* [EXERCISE TASKS]
#1 According to the mailing list excerpt on OSM metadata, how many times is each challenge run, and with what metadata in each run?
#2 In the mailing list excerpt on OSM metadata, rewrite the paragraph beginning "If you practically want to reverse engineer" as a single, shorter sentence that keeps its main facts.

* [EXCERPT]

_ _ _ _ _

Re: [OSM-dev] Working with OSM data with less or no metadata

2018-02-14 Thread Christoph Hormann
On Wednesday 14 February 2018, Darafei "Komяpa" Praliaskouski wrote:
> >
> > While this seems a useful test to do i wonder how the timestamp and
> > version fields are relevant regarding privacy and personal data
> > protection?
>
> If OSM API were fast enough, it would allow to rather easily group
> changes back to changesets. Number of changesets gets you back number
> of mappers. Classifying a returning mapper by edit pattern would
> allow to get back the geometric median of their edits, which brings
> you to knowing where they live.

No, even if the API was infinitely fast limited bandwidth and the 
possibility to append new edits to existing open changesets would make 
this impossible.  

And even if you could identify the changeset a certain feature was last 
modified in that would still not allow you to conclude which changesets 
are created by the same user.

If you practically want to reverse engineer user identities from a 
planet file with user info stripped looking at the data itself and 
mapper specific data charateristics (tag combinations, the way 
geometries are drawn) would likely be more useful than versions and 
timestamps.

-- 
Christoph Hormann
http://www.imagico.de/

___
dev mailing list
dev@openstreetmap.org
https://lists.openstreetmap.org/listinfo/dev


Re: [OSM-dev] Working with OSM data with less or no metadata

2018-02-14 Thread Komяpa
ср, 14 февр. 2018 г. в 17:47, Christoph Hormann :

> On Wednesday 14 February 2018, Michael Reichert wrote:
> >
> > All challenges are run four times, one iteration with full metadata,
> > one with timestamp and version fields, one with version field only
> > and one without any metadata. [...]
>
> While this seems a useful test to do i wonder how the timestamp and
> version fields are relevant regarding privacy and personal data
> protection?
>

If OSM API were fast enough, it would allow to rather easily group changes
back to changesets. Number of changesets gets you back number of mappers.
Classifying a returning mapper by edit pattern would allow to get back the
geometric median of their edits, which brings you to knowing where they
live.

(To make OSM API upload faster don't forget to join the efforts in
https://github.com/zerebubuth/openstreetmap-cgimap/issues/140)



> I know a possible answer could be that in combination with personal data
> (like user names or ids) it would provide additional information on
> people.  But this argument applies to *any data* including the geometry
> (i.e. coordinates) and tags.

_ _ _ _ _

* [DATA EXCERPTS]

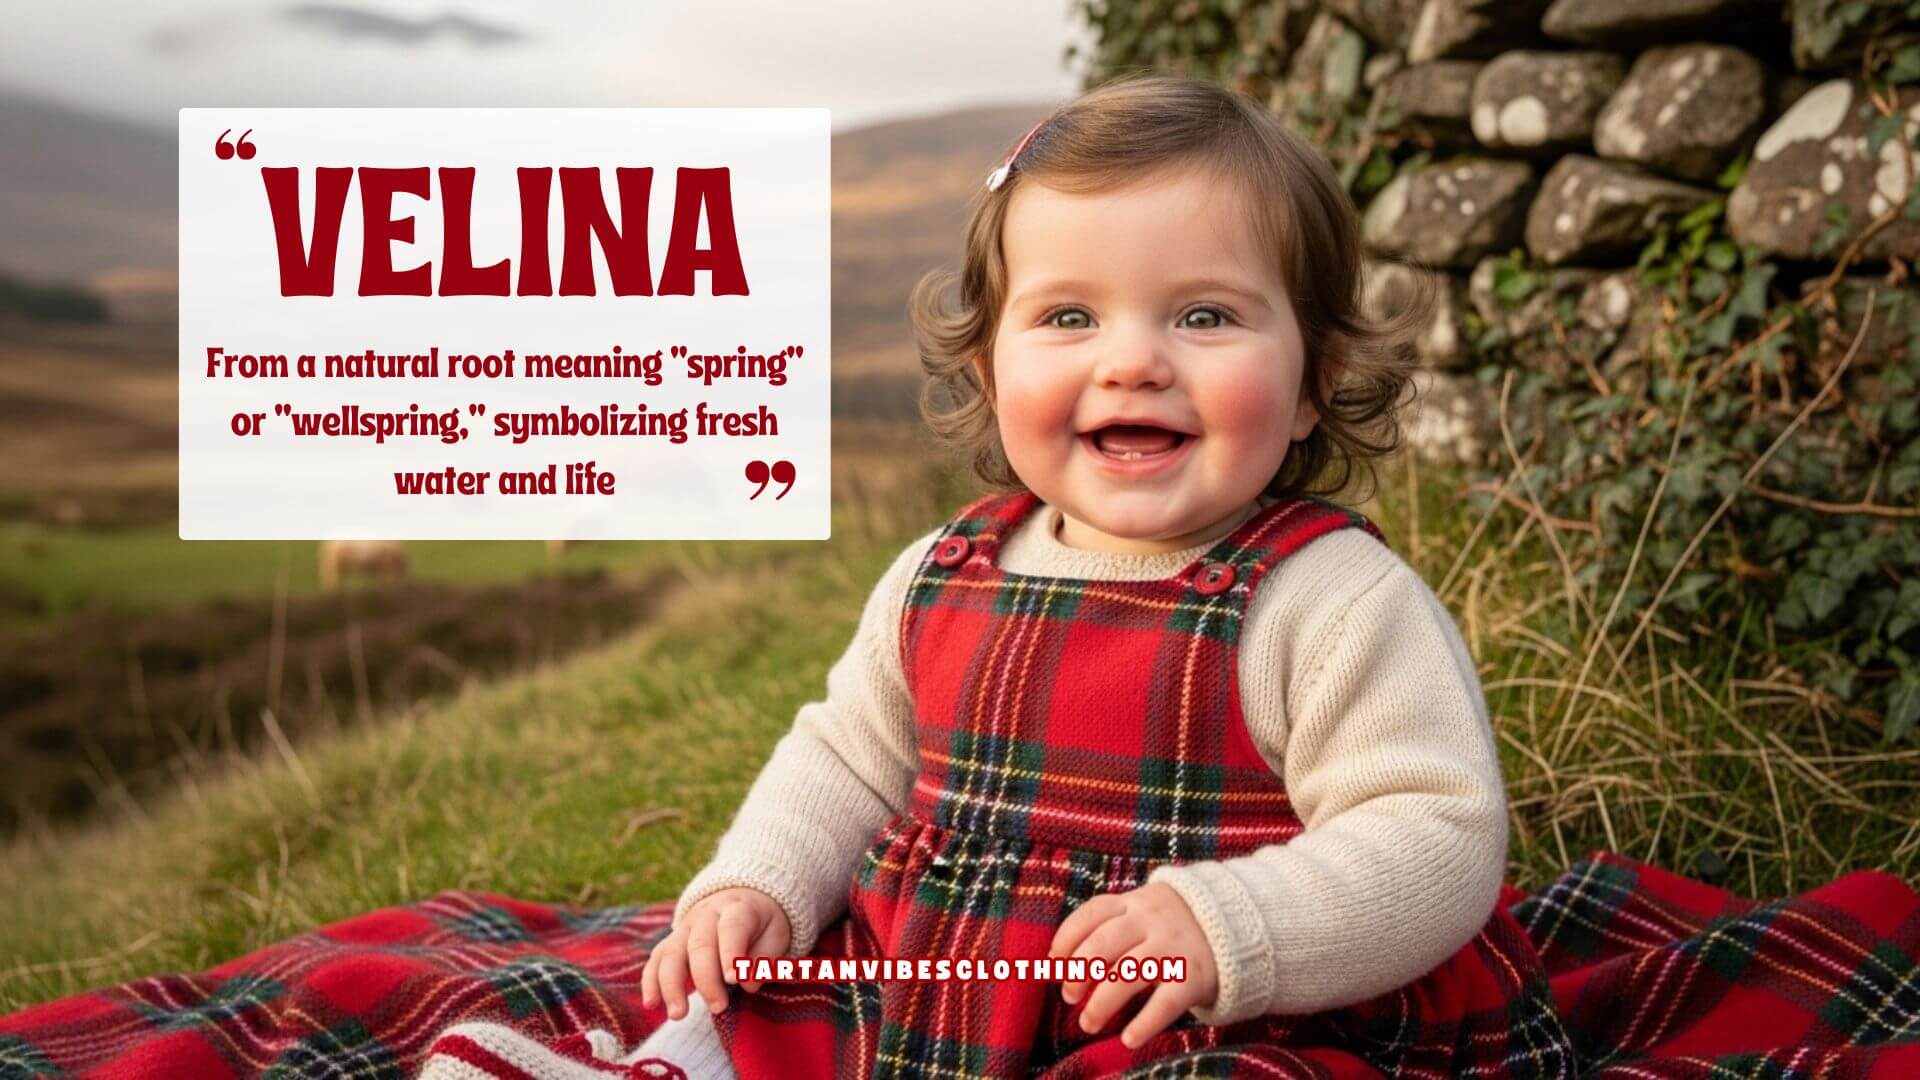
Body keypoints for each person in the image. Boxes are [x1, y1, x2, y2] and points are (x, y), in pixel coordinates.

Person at [626, 71, 1574, 1078]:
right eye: (1069, 317)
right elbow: (849, 763)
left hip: (1237, 1023)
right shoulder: (940, 578)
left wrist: (1230, 923)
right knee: (748, 1016)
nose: (1132, 362)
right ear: (991, 373)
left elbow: (1436, 835)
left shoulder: (1329, 601)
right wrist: (760, 886)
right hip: (953, 1002)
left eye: (1204, 317)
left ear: (1314, 383)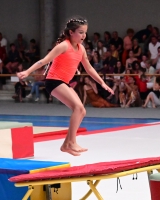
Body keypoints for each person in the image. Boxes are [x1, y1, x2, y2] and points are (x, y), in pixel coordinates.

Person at [17, 16, 113, 156]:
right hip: (53, 81)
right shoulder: (63, 46)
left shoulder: (81, 49)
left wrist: (102, 83)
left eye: (85, 32)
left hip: (63, 82)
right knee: (78, 107)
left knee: (82, 111)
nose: (83, 36)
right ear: (71, 33)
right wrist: (27, 71)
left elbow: (89, 69)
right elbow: (44, 61)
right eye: (80, 32)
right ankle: (71, 142)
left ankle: (66, 144)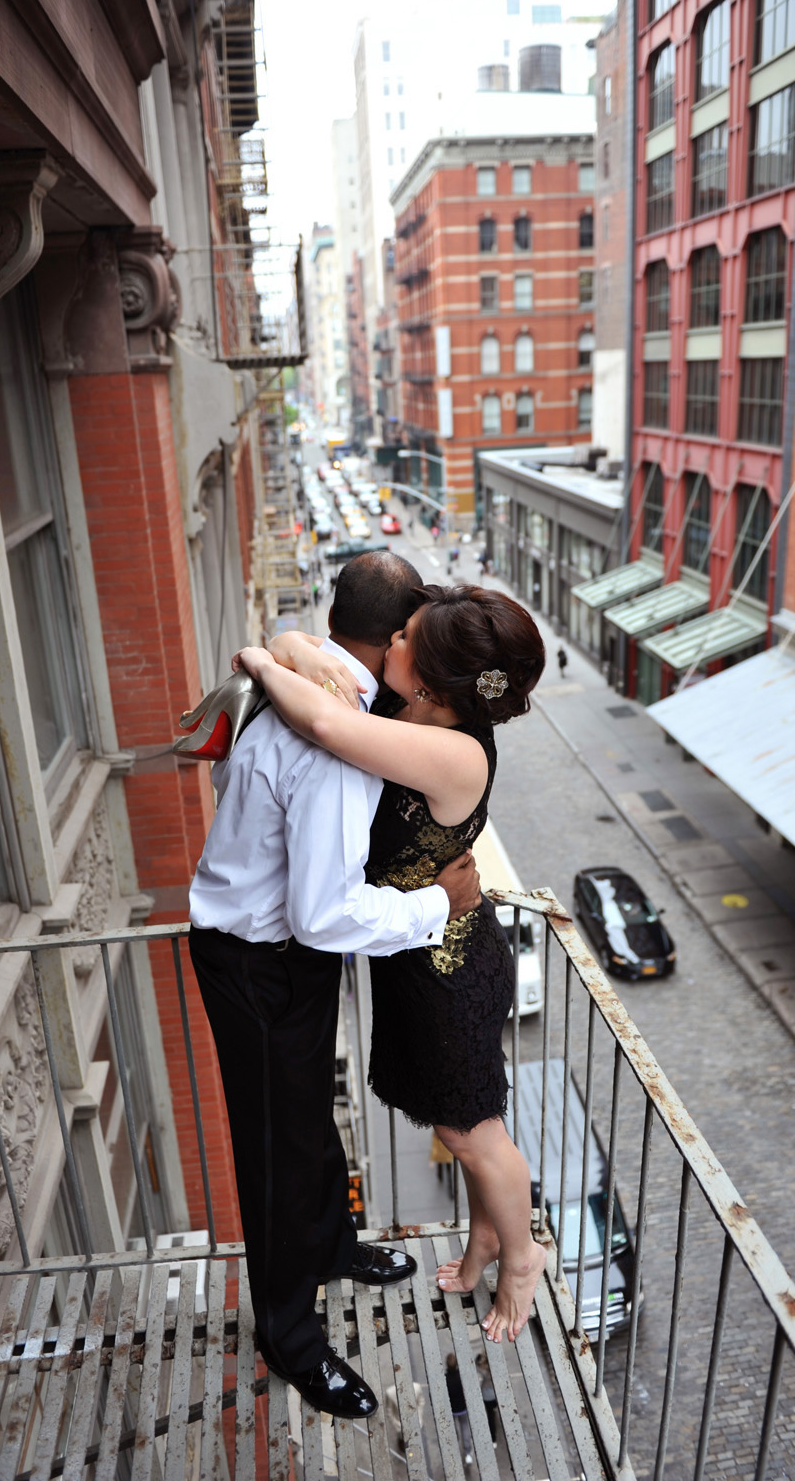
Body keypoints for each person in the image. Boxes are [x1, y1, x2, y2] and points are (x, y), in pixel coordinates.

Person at [187, 552, 482, 1421]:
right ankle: (291, 1337)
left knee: (308, 1113)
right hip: (261, 960)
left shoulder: (315, 689)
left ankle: (332, 1244)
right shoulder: (334, 743)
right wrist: (437, 903)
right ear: (393, 640)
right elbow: (324, 914)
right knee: (275, 1148)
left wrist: (274, 647)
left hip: (278, 954)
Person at [237, 583, 547, 1344]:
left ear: (435, 682)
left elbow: (316, 717)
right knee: (466, 1122)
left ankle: (521, 1259)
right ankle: (482, 1238)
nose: (389, 646)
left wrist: (253, 656)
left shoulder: (452, 752)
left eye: (403, 637)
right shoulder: (416, 713)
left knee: (474, 1133)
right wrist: (288, 645)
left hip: (448, 972)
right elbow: (311, 653)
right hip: (418, 959)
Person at [445, 1352, 473, 1464]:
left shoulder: (445, 1378)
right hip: (462, 1407)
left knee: (453, 1429)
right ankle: (467, 1453)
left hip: (452, 1409)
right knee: (465, 1428)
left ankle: (454, 1448)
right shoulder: (461, 1376)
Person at [477, 1351, 498, 1446]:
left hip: (486, 1396)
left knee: (490, 1417)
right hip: (495, 1395)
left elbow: (480, 1383)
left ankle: (493, 1439)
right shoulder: (494, 1368)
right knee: (493, 1413)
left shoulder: (482, 1371)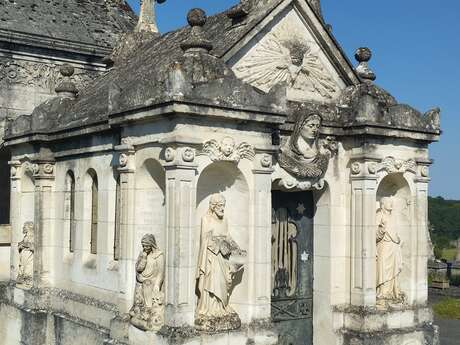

_ _ _ _ _

* [RESULTS OF THE EXERCISE]
#1 Four times: once with full metadata, once with timestamp and version fields, once with the version field only, and once without any metadata.

#2 Mapper-specific characteristics in the data itself, such as tag combinations and the way geometries are drawn, would likely do more than versions and timestamps to reveal user identities in a planet file stripped of user info.